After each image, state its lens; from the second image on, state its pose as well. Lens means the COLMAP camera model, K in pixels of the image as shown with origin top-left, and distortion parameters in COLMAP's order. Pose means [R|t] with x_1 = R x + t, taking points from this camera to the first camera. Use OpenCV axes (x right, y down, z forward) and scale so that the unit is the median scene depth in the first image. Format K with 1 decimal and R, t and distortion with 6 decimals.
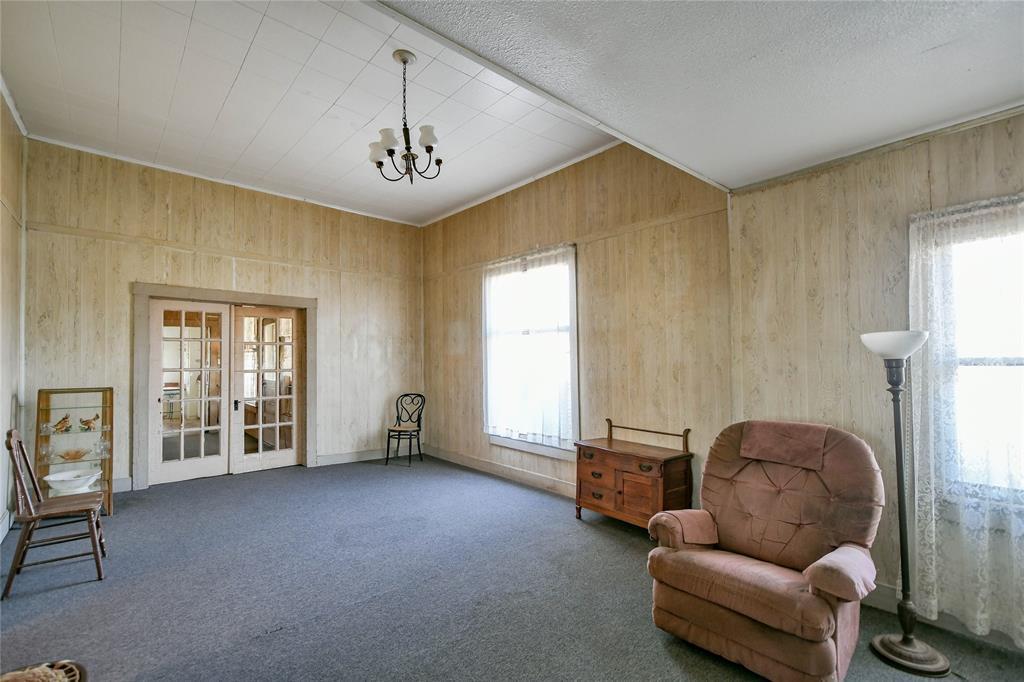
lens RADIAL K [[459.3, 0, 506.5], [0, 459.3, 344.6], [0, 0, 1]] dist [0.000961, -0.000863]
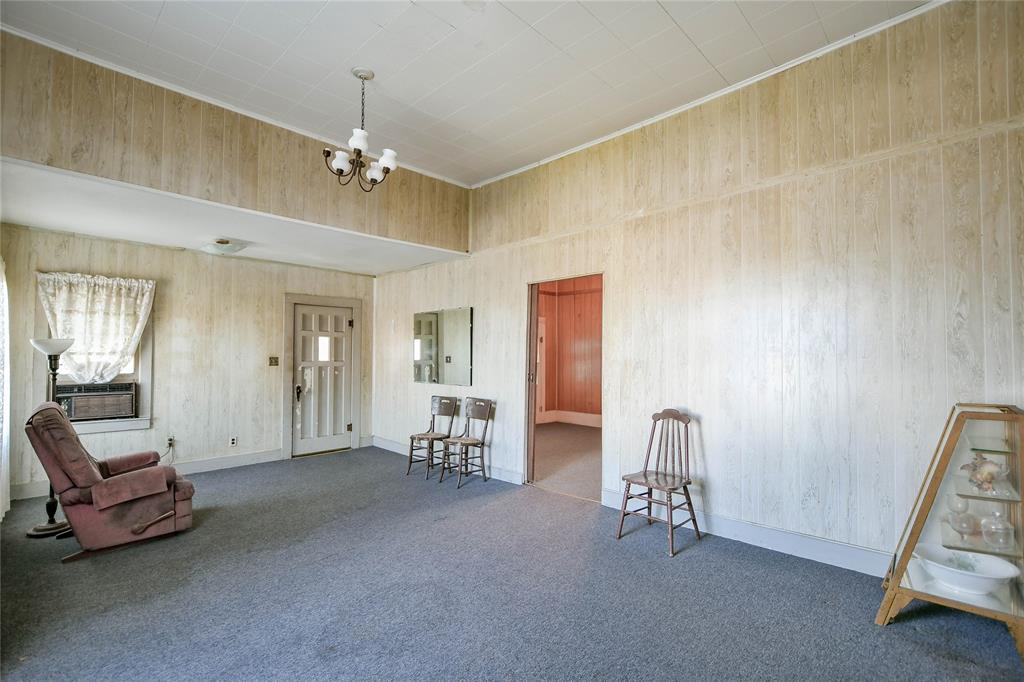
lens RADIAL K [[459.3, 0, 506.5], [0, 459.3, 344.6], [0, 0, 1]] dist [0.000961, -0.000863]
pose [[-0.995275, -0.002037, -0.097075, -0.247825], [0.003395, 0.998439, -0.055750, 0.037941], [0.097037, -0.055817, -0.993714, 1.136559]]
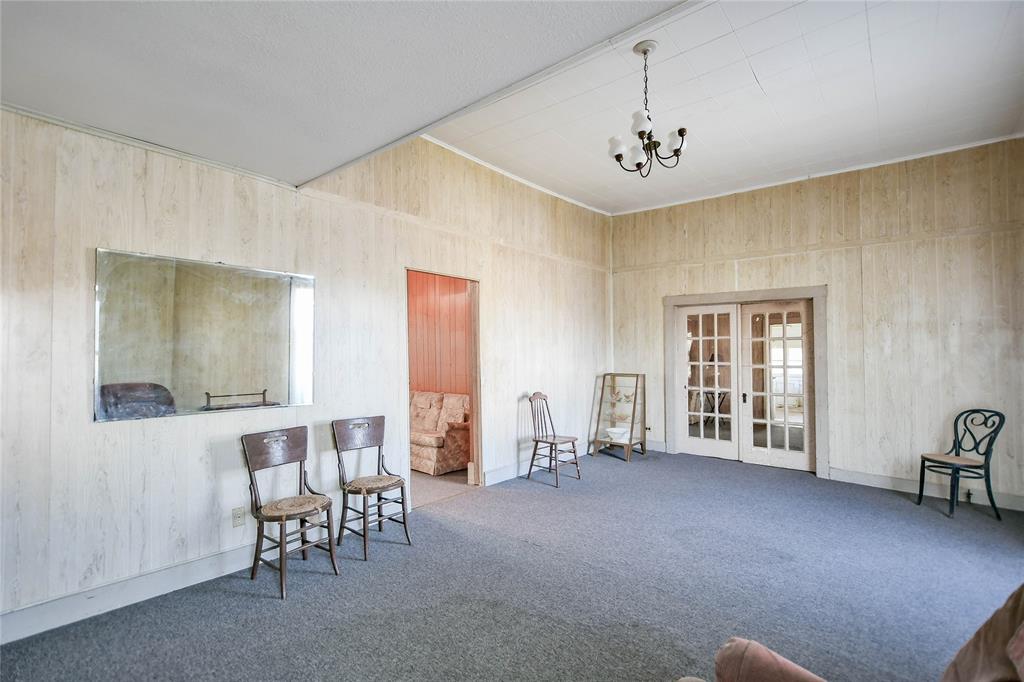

[Exercise]: Recast every line of the listing above as a numbered list, omitting blank lines and leaving out the pictures.

[Task answer]:
1. After each image, state its lens; from the second image on, state its pose as well. Lens means the COLMAP camera model, K in pixels of the image as shown with origin top-left, and distortion parameters in COLMAP's order. Pose means [R|t] with x_1 = R x + t, taking points from this camera to the first camera. Use OpenCV axes (x right, y down, z forward) and scale so that the unit is the median scene depth in the first image. Format K with 1 decimal and R, t and distortion with 6 decimals.
2. lens RADIAL K [[459.3, 0, 506.5], [0, 459.3, 344.6], [0, 0, 1]] dist [0.000961, -0.000863]
3. lens RADIAL K [[459.3, 0, 506.5], [0, 459.3, 344.6], [0, 0, 1]] dist [0.000961, -0.000863]
4. pose [[-0.995275, -0.002037, -0.097075, -0.247825], [0.003395, 0.998439, -0.055750, 0.037941], [0.097037, -0.055817, -0.993714, 1.136559]]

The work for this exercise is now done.